Skyward doesn't wrap MPI. If your code uses mpi4py or raw MPI calls for inter-process communication, you'll need to either configure MPI yourself on the remote instances or refactor to use framework-native collectives (NCCL for PyTorch, XLA for JAX). For most ML workloads this isn't a limitation — DDP, JAX distributed, and Keras distribution strategies handle the collectives you need — but tightly-coupled numerical simulations that depend on MPI's point-to-point messaging or custom communicators won't work out of the box.

There's no job queue. SLURM manages a backlog of jobs, prioritizes them, and allocates resources as they become available. Skyward provisions immediately or fails — there's no waiting, but also no backlog management. If the cloud provider can't give you the instances you need right now, you get an error rather than a queue position.

Interconnect depends on the provider. Some cloud instances offer InfiniBand or equivalent — AWS EFA on p5 instances provides 3200 Gbps networking, and some providers offer bare-metal InfiniBand. Others use standard cloud networking. For most ML workloads the difference is negligible: gradient synchronization is bursty (short spikes during all-reduce between training steps), not sustained, so even moderate bandwidth handles it well. Workloads that require tight coupling — large all-to-all operations, frequent small messages, lattice QCD, molecular dynamics — should target providers and instance types with high-bandwidth interconnect.

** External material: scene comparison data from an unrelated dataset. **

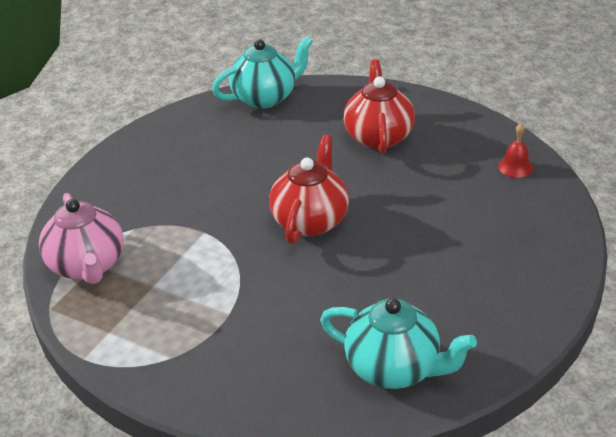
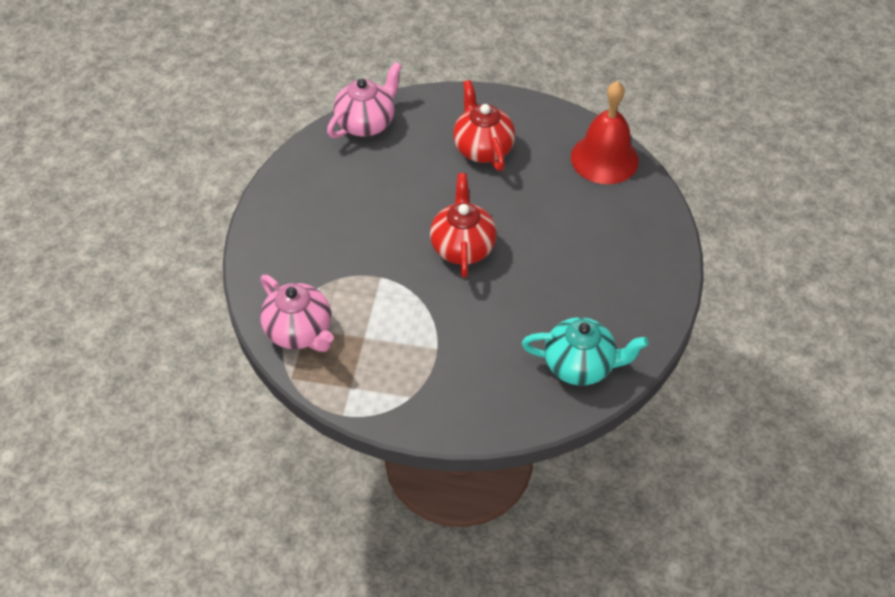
camera: 20 degrees left, 15 degrees up
(265, 98) = (366, 123): turquoise teapot -> pink teapot
(515, 167) = (604, 158): red bell -> red bell, size x2.36

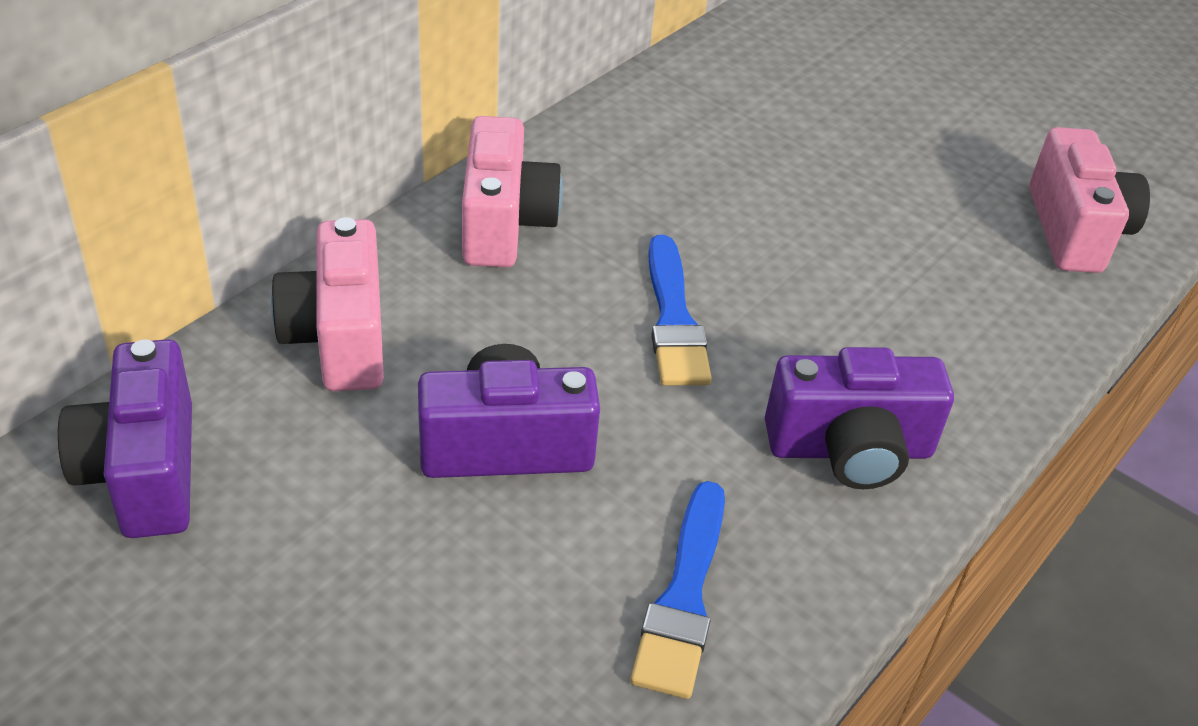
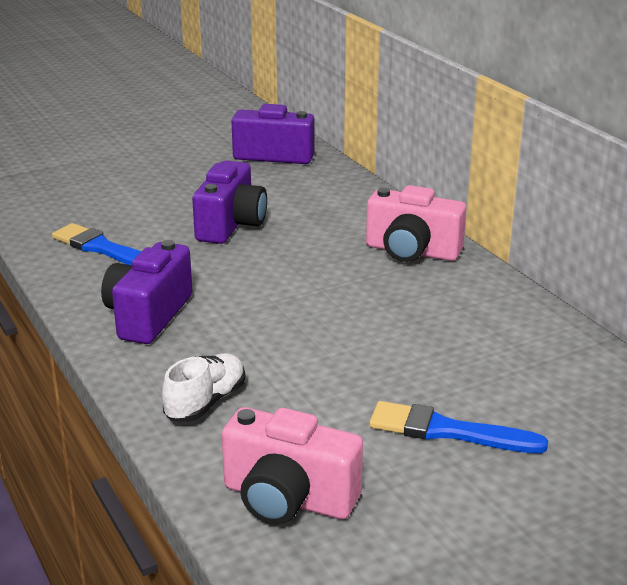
camera: 115 degrees right, 15 degrees down
(339, 337) = (335, 198): pink camera -> none
(674, 319) = (292, 287): blue brush -> blue brush (447, 431)
(986, 329) = (206, 402): none -> white shoe

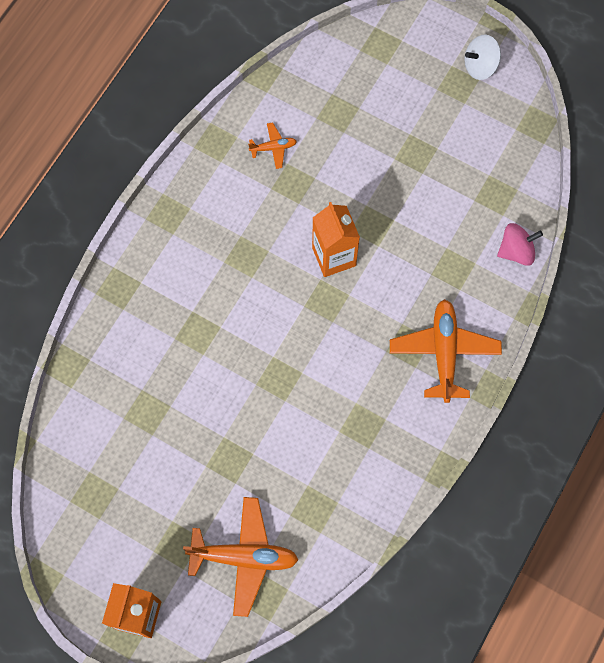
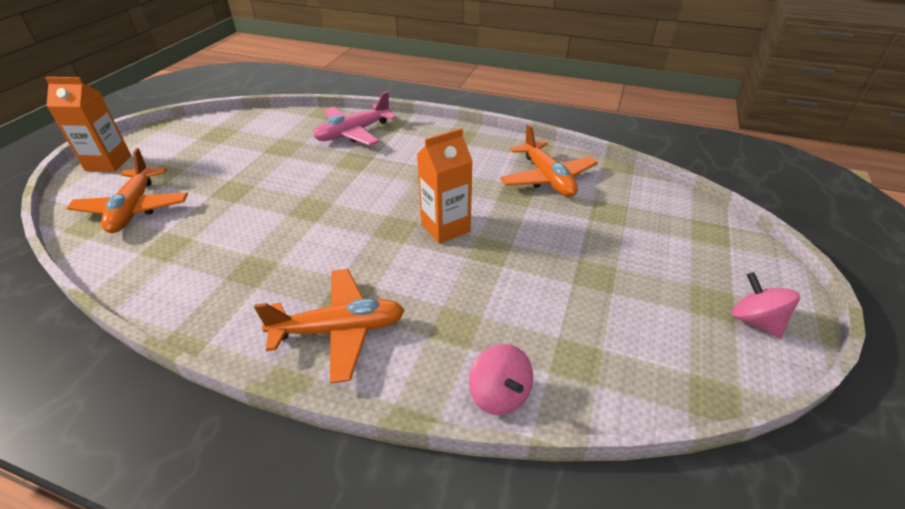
camera: 80 degrees right, 30 degrees down
(132, 332) = (353, 133): none -> pink plane
(273, 148) = (547, 178): orange plane -> orange plane, size x2.07
(480, 66) = (755, 321): white spinning top -> pink spinning top

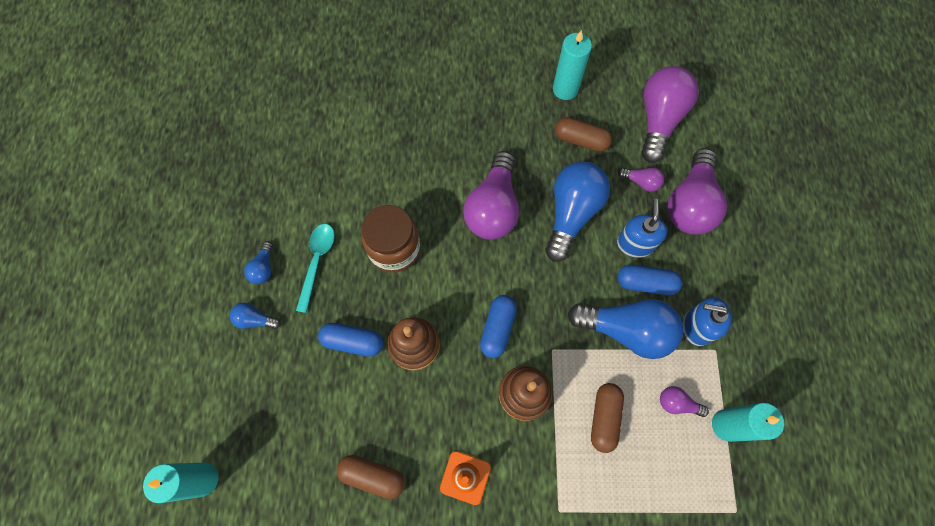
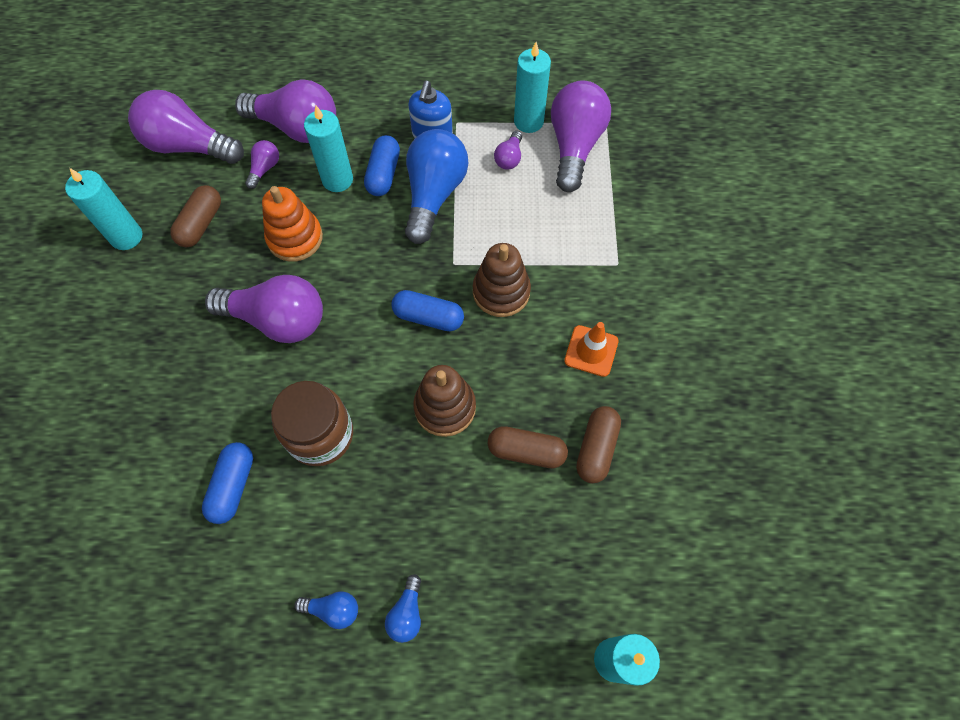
camera: 90 degrees left, 5 degrees down
(317, 262) = (330, 534): turquoise spoon -> none
(353, 341) = (440, 480): blue capsule -> blue capsule (233, 486)
(571, 213) = (295, 238): blue light bulb -> orange stacking toy
(604, 418) = (525, 220): brown capsule -> brown capsule (526, 451)
(635, 243) = (337, 180): blue soap dispenser -> turquoise candle
(700, 474) = (574, 146): none -> purple light bulb

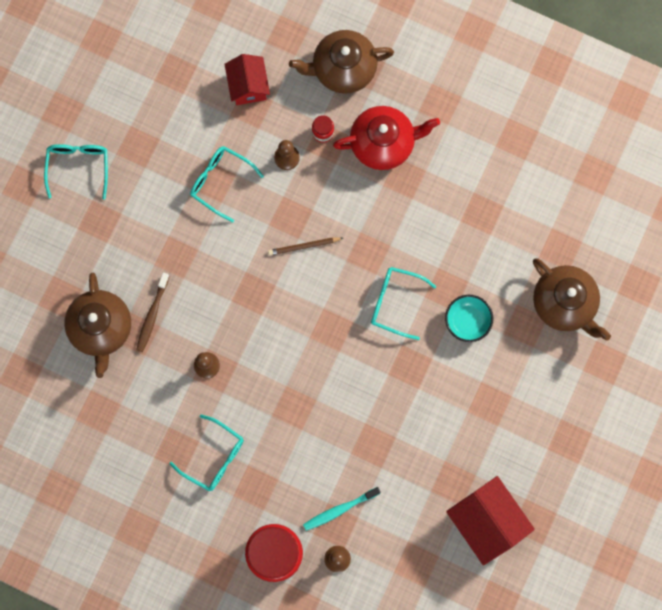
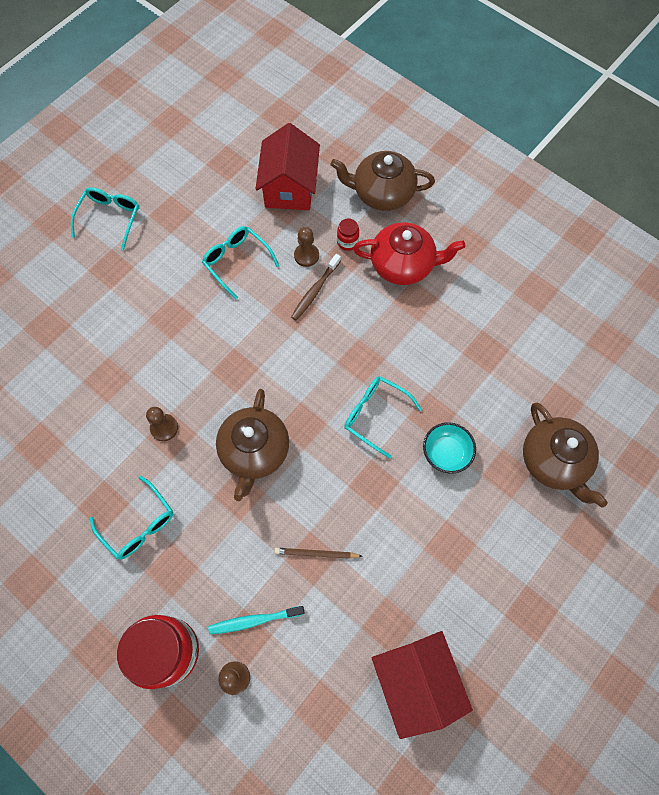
camera: 15 degrees right, 10 degrees down
(101, 328) = (74, 365): brown teapot -> brown teapot (254, 451)
(152, 315) = (128, 365): brown toothbrush -> brown toothbrush (315, 291)
(248, 86) = (289, 187): red house -> red house, size x1.52
(304, 246) = (298, 338): brown pencil -> brown pencil (316, 553)

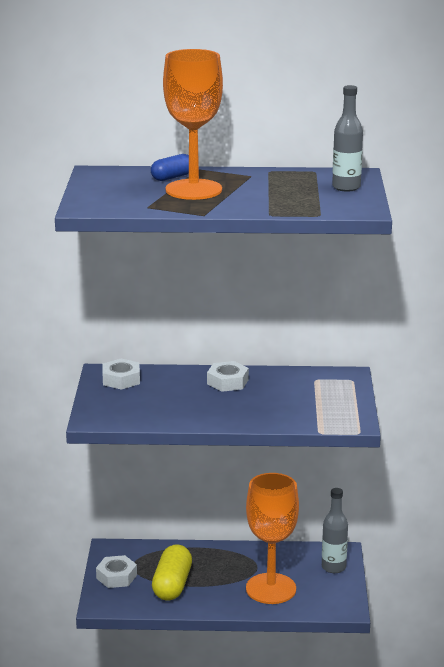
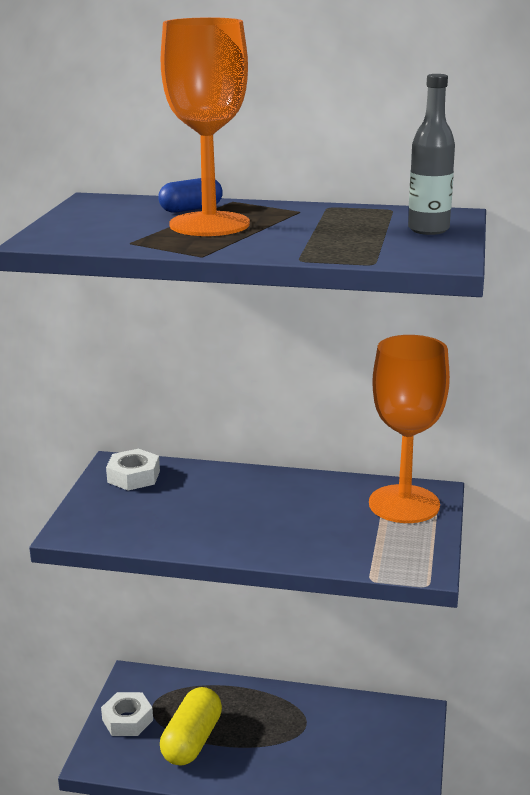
camera: 10 degrees right, 0 degrees up
(227, 382) = (268, 490): white nut -> none
(271, 589) = (316, 761): orange goblet -> orange goblet (404, 504)
(333, 567) = (404, 736): grey bottle -> none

Checkpoint/restart isn't built in. SLURM environments typically have a shared filesystem where checkpoints persist across job submissions. Skyward clusters are ephemeral — when the pool exits, the instances are gone. Your training code needs to save checkpoints to persistent storage (S3, GCS, NFS, or a mounted volume) and resume from them if interrupted. Spot instances get replaced automatically on preemption, but your code is responsible for saving and loading state.

The trade-off

The core trade-off is queue wait vs. cost. On a shared HPC cluster, you don't pay per-hour, but you wait for allocation — sometimes minutes, sometimes days, depending on the cluster's utilization and your priority in the scheduler. With Skyward, you get immediate access to the latest GPUs (H100, H200, MI300X) from multiple providers, but you pay for the time you use. For teams where GPU access is the bottleneck — waiting in SLURM queues, competing for GPU time on shared clusters — eliminating the queue can dramatically accelerate iteration cycles. For teams with free access to well-provisioned clusters, the cost model may not be justified.

The other significant trade-off is persistence vs. ephemerality. HPC clusters have shared filesystems that persist between jobs — your data, code, and checkpoints are always there. Skyward clusters are ephemeral by design: provision, compute, tear down. This means you need to explicitly manage data movement (syncing code via includes, loading data from cloud storage, saving checkpoints externally), but it also means there are no environments to maintain, no software versions to keep in sync across nodes, and no idle costs.

When this matters

If you're training models with PyTorch, JAX, or TensorFlow and your bottleneck is getting access to accelerators — waiting in SLURM queues, competing for GPU time on shared clusters — Skyward removes the queue. Your training code stays almost identical; only the launch mechanism changes.

If your code is MPI-native and tightly coupled, or if you have free access to a well-provisioned cluster with InfiniBand, traditional HPC may still be the right tool. But cloud instances with EFA, InfiniBand, and the latest GPU generations are closing the gap fast.